A supporting study performed using the read-across substance N,N-Dimethyldecan-1-amide, mixture with N,N-Dimethyloctan-1-amide ( CAS No.67359-57-3) using an adaptation of the method of Ritz and Buehler is available [Kreuzmann, 1990].The test substance was used as 5% w/v formulation in 80% ethanol/20% distilled water for induction and as 2.5% formulation in acetone for challenge and epicutaneous occlusive applied to 20 guinea pigs. There were no grades of 1 produced in the test or control animals. The incidence of grade + responses in the test group (14 of 20) was compared to that of the naive control group (7 of 10). The incidence and severity of these responses in the test group were essentially comparable to those produced by the naive control group indicating that sensitization had not been induced. Therefore the mixture was classified as not sensitising.

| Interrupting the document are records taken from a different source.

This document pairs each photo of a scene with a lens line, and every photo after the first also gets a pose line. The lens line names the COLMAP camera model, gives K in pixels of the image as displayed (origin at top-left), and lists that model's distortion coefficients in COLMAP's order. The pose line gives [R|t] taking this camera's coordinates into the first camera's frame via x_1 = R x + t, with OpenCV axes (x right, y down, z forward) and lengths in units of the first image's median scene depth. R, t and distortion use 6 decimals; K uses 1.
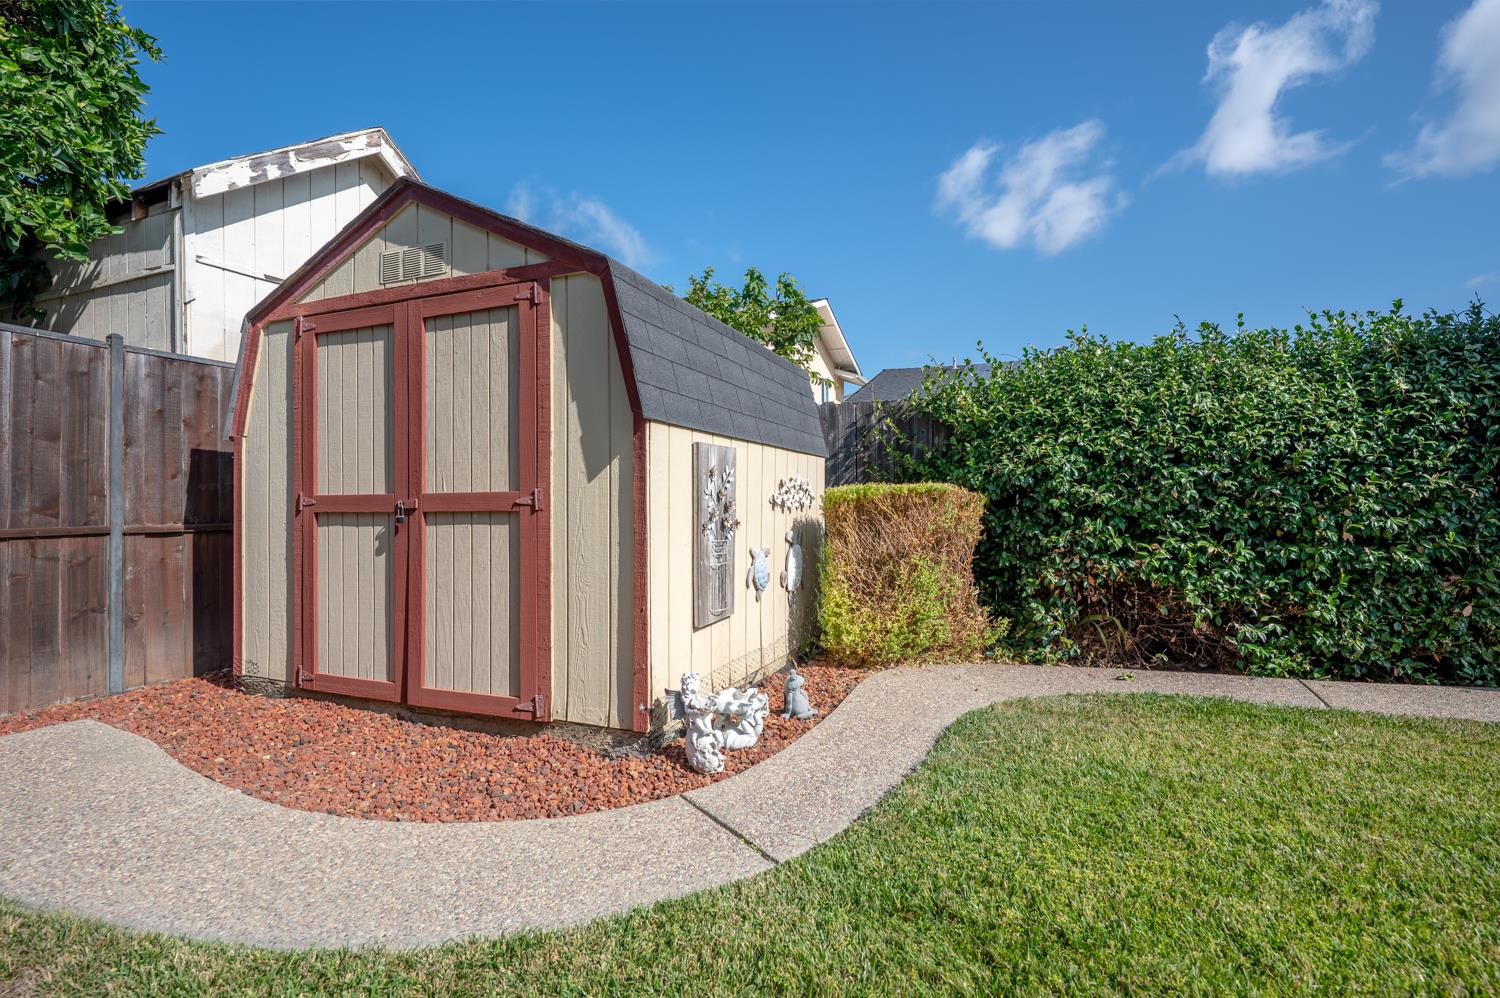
lens RADIAL K [[716.0, 0, 752.3], [0, 716.0, 497.5], [0, 0, 1]] dist [-0.009898, 0.000435]
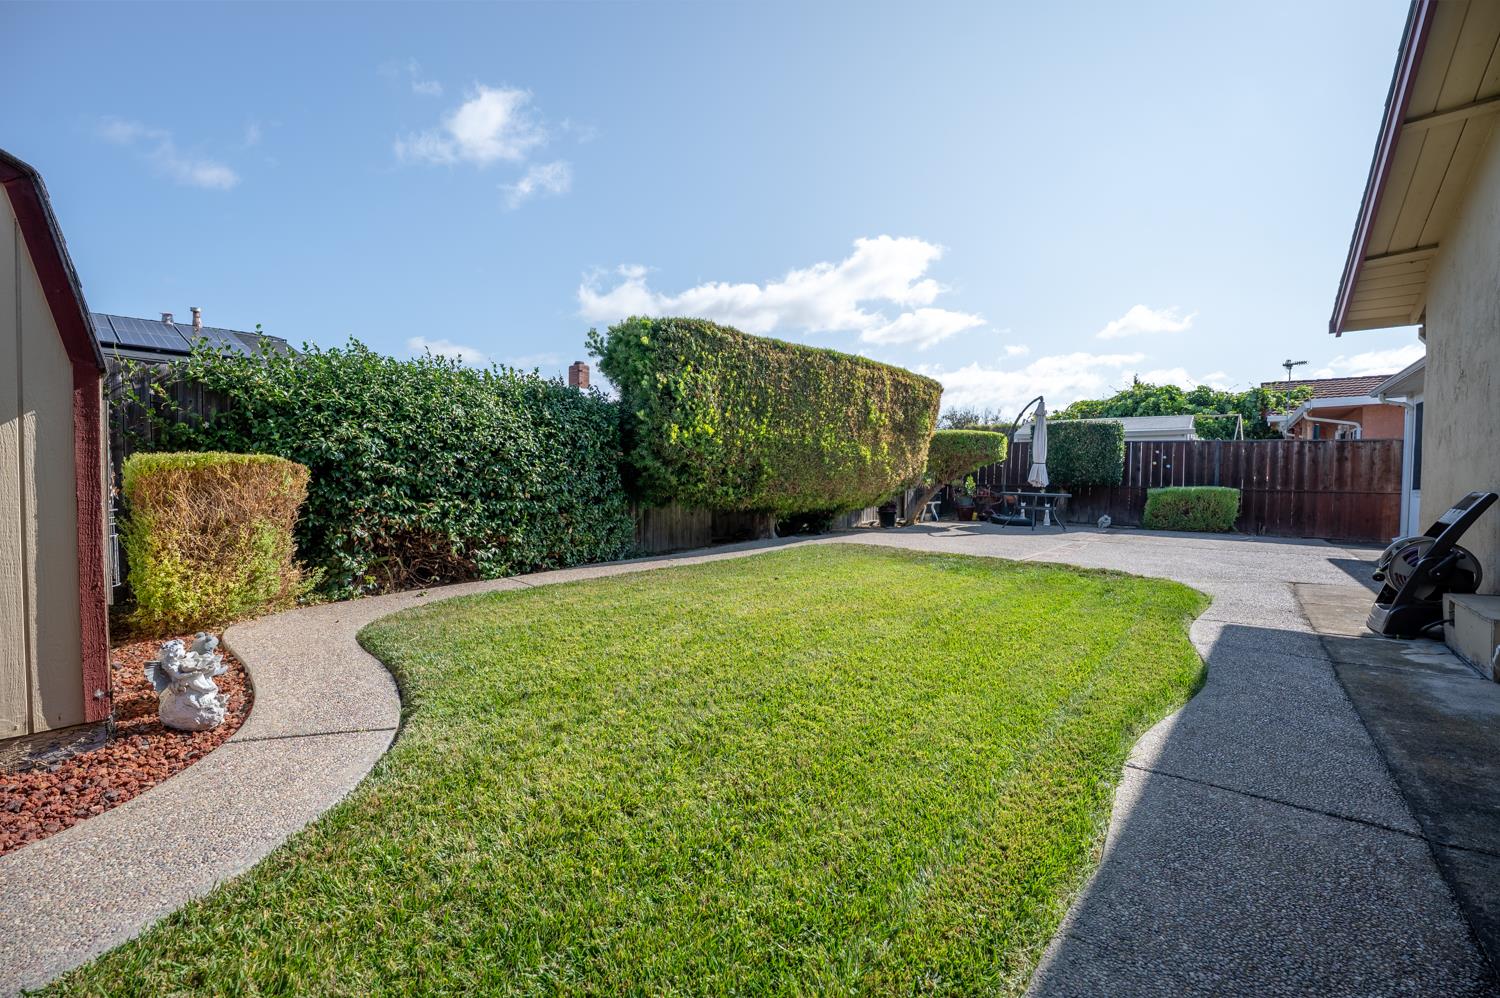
lens RADIAL K [[601.8, 0, 751.6], [0, 601.8, 502.3], [0, 0, 1]] dist [-0.021424, 0.001419]
pose [[0.288475, -0.026181, 0.957130, -0.441707], [-0.020583, 0.999226, 0.033536, 0.008425], [-0.957266, -0.029375, 0.287712, 0.005950]]
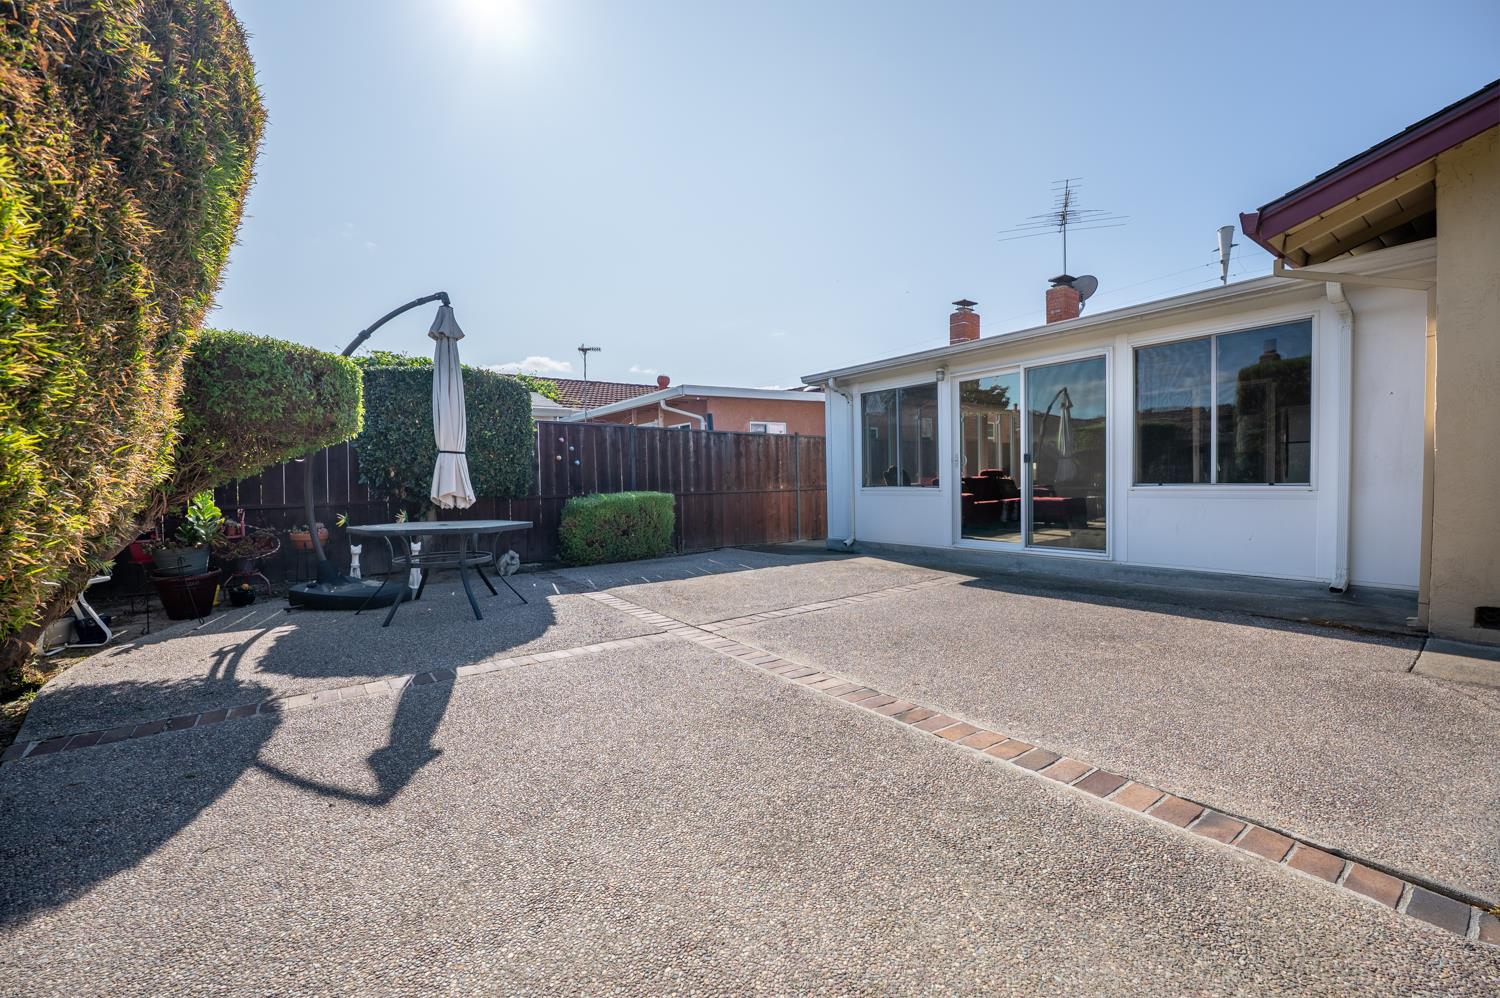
lens RADIAL K [[601.8, 0, 748.5], [0, 601.8, 501.6], [0, 0, 1]] dist [-0.021424, 0.001419]
pose [[-0.847816, 0.004150, 0.530275, 1.599285], [0.022670, 0.999339, 0.028424, -0.033048], [-0.529806, 0.036120, -0.847349, 0.229130]]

Migrated from Short description of key information:
OECD 429, GLP LLNA study carried out in female mice using concentrations of 10, 25 and 50% in acetone/olive oil (4:1 v/v). The SI values were <3 for each of the three dose levels. The substance is not a sensitiser based on the results of this study.

Justification for selection of skin sensitisation endpoint:
GLP, Klimisch grade 1 study conducted according to OECD 429 test guideline

Justification for classification or non-classification

There was no indication that the test substance elicits an SI ≥ 3 when tested up to 50%, the test substance was considered not to be a skin sensitizer. It was established that the EC3 value (the estimated test substance concentration that will give a SI =3) (if any) exceeds 50%. Hence no classification is required under CLP.